EXCERPT:
+++++

AUTO_INCREMENT Handling Per Storage Engine

The general AUTO_INCREMENT characteristics just described form the basis for understanding sequence behavior specific to other storage engines. Most engines implement behavior that for the most part is similar to that just described, so keep the preceding discussion in mind as you read on.

AUTO_INCREMENT for MyISAM Tables

MyISAM tables offer the most flexibility for sequence handling. The MyISAM storage engine has the following AUTO_INCREMENT characteristics:

  • MyISAM sequences normally are monotonic. The values in an automatically generated series are strictly increasing and are not reused if you delete records. If the maximum value is 143 and you delete the record containing that value, MySQL still generates the next value as 144. There are two exceptions to this behavior. First, if you empty a table with trUNCATE TABLE, the counter may be reset to begin at 1. Second, values deleted from the top of a sequence are reused if you use a composite index to generate multiple sequences within a table. (This technique is discussed shortly.)

  • MyISAM sequences begin at 1 by default, but it is possible to start the sequence at a higher value. With MyISAM tables, you can specify the initial value explicitly by using an AUTO_INCREMENT = n option in the CREATE TABLE statement. The following example creates a MyISAM table with an AUTO_INCREMENT column named seq that begins at 1,000,000:

     CREATE TABLE mytbl (     seq INT UNSIGNED NOT NULL AUTO_INCREMENT,     PRIMARY KEY (seq) ) ENGINE = MYISAM AUTO_INCREMENT = 1000000; 

    A table can have only one AUTO_INCREMENT column, so there is never any ambiguity about the column to which the terminating AUTO_INCREMENT = n option applies, even if the table has multiple columns.

+++++

ASSIGNMENT A: Tally the lines of the listing that contain the string "cheese", treating uppercase and lowercase letters as different, and reply with only the number.
The listing that follows has no connection to the text about AUTO_INCREMENT handling.

TASK INPUTS:
+++++

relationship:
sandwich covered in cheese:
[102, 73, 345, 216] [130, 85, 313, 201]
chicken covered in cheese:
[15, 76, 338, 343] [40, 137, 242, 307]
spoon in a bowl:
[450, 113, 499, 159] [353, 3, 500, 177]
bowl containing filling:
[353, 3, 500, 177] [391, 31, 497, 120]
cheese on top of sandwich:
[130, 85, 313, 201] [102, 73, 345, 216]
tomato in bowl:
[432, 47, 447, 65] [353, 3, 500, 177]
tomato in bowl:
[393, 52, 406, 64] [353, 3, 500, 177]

+++++

ASSIGNMENT B: Retype the entire text on AUTO_INCREMENT handling above, character for character.

ANSWER AREA A: 3

ANSWER AREA B:
AUTO_INCREMENT Handling Per Storage Engine

The general AUTO_INCREMENT characteristics just described form the basis for understanding sequence behavior specific to other storage engines. Most engines implement behavior that for the most part is similar to that just described, so keep the preceding discussion in mind as you read on.

AUTO_INCREMENT for MyISAM Tables

MyISAM tables offer the most flexibility for sequence handling. The MyISAM storage engine has the following AUTO_INCREMENT characteristics:

  • MyISAM sequences normally are monotonic. The values in an automatically generated series are strictly increasing and are not reused if you delete records. If the maximum value is 143 and you delete the record containing that value, MySQL still generates the next value as 144. There are two exceptions to this behavior. First, if you empty a table with trUNCATE TABLE, the counter may be reset to begin at 1. Second, values deleted from the top of a sequence are reused if you use a composite index to generate multiple sequences within a table. (This technique is discussed shortly.)

  • MyISAM sequences begin at 1 by default, but it is possible to start the sequence at a higher value. With MyISAM tables, you can specify the initial value explicitly by using an AUTO_INCREMENT = n option in the CREATE TABLE statement. The following example creates a MyISAM table with an AUTO_INCREMENT column named seq that begins at 1,000,000:

     CREATE TABLE mytbl (     seq INT UNSIGNED NOT NULL AUTO_INCREMENT,     PRIMARY KEY (seq) ) ENGINE = MYISAM AUTO_INCREMENT = 1000000; 

    A table can have only one AUTO_INCREMENT column, so there is never any ambiguity about the column to which the terminating AUTO_INCREMENT = n option applies, even if the table has multiple columns.